In yet another application of the FL method to mode choice analysis, Cantarella and Fedele (2003) developed a fuzzy utility model (FUM) with several attributes where fuzzy utility can be depicted as a choice fraction vector which is a function of the core vector. The core vector in this case reflects the difference between the deterministic utilities of the alternatives. By considering the width of the fuzzy density function, the parameters associated with the core vector were estimated by trying to reproduce the observed choices. The distance between the observed and modelled values provided an estimate on the relative effectiveness of the set of parameters with the minimum of the values leading to the final parameter estimation. While this appears as a plausible method of parameter estimation, the authors do not explicitly specify the method. Moreover, with the trial-and-error procedure, this process can be cumbersome.
Using a neuro-fuzzy method to estimate rule weights and parameters for the fuzzy membership function, Vythoulkas and Koutsopoulos (2003) applied the FL theory
in modelling discrete choice from mode choice. Travel time, travel cost and access/egress time formed the main attributes in the choice experiment which were incorporated in the FIS using the difference method. The output of the FIS comprised of five membership functions reflecting the preference level for each of the alternatives (train and car). The rule base in this study was based on each alternative. By examining the effect of different rules base on the percentage correct predicted, the authors sought to emphasise the importance of optimal weights on correct prediction. It was observed that with the deterministic choice rules, the correct prediction increased from 72.3% in case of equal weights to 77%
when optimal weights were used. While neuro-fuzzy method had been shown to model respondents’ decision-making fairly well, the authors also acknowledged that defining the criteria for calibration, development of rules base and the calibration of parameters posed some difficulty with the implementation of this method.

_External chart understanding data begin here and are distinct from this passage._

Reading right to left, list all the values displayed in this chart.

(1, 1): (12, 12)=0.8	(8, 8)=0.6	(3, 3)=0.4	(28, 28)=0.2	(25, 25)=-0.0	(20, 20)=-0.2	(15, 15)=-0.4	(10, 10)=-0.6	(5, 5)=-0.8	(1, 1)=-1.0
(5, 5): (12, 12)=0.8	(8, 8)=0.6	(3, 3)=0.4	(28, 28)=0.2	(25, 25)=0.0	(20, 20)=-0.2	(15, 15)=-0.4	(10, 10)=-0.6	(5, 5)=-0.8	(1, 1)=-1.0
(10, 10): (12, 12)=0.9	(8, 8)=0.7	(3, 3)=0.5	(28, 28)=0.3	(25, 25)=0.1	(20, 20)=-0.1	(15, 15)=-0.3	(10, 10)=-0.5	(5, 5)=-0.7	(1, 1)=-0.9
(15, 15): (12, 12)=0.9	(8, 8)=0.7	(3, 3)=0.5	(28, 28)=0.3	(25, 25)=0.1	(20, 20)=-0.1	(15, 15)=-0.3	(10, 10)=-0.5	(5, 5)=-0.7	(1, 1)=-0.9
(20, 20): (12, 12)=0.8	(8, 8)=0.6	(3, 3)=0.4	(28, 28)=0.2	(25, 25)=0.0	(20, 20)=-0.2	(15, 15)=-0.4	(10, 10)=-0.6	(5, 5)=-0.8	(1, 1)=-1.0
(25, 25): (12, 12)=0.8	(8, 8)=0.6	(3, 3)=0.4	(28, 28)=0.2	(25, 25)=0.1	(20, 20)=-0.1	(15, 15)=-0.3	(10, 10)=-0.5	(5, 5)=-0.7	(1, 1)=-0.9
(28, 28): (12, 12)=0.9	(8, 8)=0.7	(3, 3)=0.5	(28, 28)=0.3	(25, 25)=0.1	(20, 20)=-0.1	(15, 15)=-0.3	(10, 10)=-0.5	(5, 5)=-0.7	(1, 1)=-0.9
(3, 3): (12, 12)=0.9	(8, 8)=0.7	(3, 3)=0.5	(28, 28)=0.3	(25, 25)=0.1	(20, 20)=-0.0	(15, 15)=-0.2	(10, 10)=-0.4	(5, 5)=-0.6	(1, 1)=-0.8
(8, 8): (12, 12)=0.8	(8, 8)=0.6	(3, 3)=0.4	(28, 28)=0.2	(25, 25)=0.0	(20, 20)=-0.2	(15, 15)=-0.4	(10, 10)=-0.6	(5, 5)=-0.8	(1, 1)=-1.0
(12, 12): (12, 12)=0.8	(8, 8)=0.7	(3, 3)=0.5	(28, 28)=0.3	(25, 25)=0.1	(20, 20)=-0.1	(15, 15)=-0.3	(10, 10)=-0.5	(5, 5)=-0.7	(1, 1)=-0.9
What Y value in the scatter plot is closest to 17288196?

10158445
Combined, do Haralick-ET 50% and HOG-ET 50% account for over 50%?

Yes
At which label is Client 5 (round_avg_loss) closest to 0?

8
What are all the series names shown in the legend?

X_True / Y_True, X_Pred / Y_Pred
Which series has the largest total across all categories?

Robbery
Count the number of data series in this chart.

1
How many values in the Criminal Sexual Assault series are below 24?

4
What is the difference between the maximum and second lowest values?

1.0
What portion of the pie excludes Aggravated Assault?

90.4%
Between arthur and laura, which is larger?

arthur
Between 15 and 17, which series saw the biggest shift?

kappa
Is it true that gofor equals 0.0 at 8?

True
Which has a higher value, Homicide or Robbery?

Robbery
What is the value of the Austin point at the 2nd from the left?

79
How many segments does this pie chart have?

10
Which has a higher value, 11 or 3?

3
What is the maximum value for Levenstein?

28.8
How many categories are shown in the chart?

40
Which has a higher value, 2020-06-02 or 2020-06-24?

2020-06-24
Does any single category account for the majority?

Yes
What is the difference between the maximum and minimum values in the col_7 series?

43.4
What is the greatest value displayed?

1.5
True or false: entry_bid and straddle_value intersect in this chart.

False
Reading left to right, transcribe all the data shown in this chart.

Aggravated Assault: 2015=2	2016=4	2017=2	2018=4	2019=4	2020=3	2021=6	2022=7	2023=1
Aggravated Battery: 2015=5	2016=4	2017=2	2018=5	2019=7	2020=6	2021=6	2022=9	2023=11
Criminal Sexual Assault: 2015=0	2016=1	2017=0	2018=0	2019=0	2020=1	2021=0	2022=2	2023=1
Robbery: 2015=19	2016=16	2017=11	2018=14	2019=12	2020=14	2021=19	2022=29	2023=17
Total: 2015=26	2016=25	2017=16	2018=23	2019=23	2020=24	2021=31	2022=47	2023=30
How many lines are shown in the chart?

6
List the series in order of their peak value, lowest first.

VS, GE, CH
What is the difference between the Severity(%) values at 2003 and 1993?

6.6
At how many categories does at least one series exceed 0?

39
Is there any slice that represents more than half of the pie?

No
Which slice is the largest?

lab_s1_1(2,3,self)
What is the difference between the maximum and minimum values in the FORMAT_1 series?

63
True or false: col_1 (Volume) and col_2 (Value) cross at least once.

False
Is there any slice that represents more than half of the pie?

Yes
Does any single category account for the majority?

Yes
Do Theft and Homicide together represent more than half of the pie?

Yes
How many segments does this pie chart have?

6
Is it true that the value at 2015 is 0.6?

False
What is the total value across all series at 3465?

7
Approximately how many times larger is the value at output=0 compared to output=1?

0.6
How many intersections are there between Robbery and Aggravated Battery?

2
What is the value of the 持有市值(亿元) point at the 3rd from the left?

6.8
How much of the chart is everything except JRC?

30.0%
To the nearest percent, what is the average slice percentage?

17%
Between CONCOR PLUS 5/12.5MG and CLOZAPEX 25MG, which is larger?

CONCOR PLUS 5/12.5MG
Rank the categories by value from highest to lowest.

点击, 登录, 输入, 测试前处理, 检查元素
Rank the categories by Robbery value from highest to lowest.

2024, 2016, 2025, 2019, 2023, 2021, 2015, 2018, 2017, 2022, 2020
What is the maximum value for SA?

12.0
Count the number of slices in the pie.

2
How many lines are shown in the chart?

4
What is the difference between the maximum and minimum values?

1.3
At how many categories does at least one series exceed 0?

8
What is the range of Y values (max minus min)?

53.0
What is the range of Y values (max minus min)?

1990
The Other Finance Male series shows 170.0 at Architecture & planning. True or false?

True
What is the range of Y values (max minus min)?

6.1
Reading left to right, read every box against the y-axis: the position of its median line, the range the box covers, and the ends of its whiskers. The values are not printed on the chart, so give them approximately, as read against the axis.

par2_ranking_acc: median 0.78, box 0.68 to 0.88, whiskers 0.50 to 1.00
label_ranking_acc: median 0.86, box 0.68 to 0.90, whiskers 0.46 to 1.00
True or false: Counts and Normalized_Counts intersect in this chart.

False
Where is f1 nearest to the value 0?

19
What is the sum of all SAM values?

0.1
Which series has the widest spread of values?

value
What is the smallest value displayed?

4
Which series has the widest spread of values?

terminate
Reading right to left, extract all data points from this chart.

Though the above examples have revealed increasing applications of FL in choice experiment, it can also be observed that the method of application as well as the output obtained from the FL system has varied with different studies. While some authors have adopted the GA and neuro-fuzzy methods to estimate parameter values as well as to calibrate the membership function and obtain optimal rule weights, little attention has been paid on the type of rules needed to develop the system. Moreover, the applicability of this method has not been examined across different types of input data. This examination along with the number and types of rules required in the FL system for different types of input variables will therefore form an important component of the FL analysis in this research.
While the previous examples of FL application have focussed exclusively on choice experiment and mode choice analysis, some research has also been conducted to apply this method to model noise annoyance.
Botteldooren et al. (2002) conducted an exercise to calculate noise annoyance related to several factors where the respondents were asked to provide a numeric rating from a scale of 0-10 for each linguistic noise annoyance category. Based on the exposure to noise which included the direction of the living room and bedroom
window as well as the distance to the source, level of masking, sensitivity to noise along with other socio-demographic variables, rules were formed to estimate the effect on annoyance level. The authors used the weighted percentage of the correctly predicted noise annoyance response as a measure of the model performance. The authors found that the fuzzy rule base was better at explaining the extreme levels of annoyance than the moderate levels. Considering the same set of explanatory variables, the authors found that the fuzzy rule base system was better at predicting the noise annoyance response than the linear regression model.
However, the authors noted that the theoretical and empirical basis for the expert varies depending on the cause of annoyance.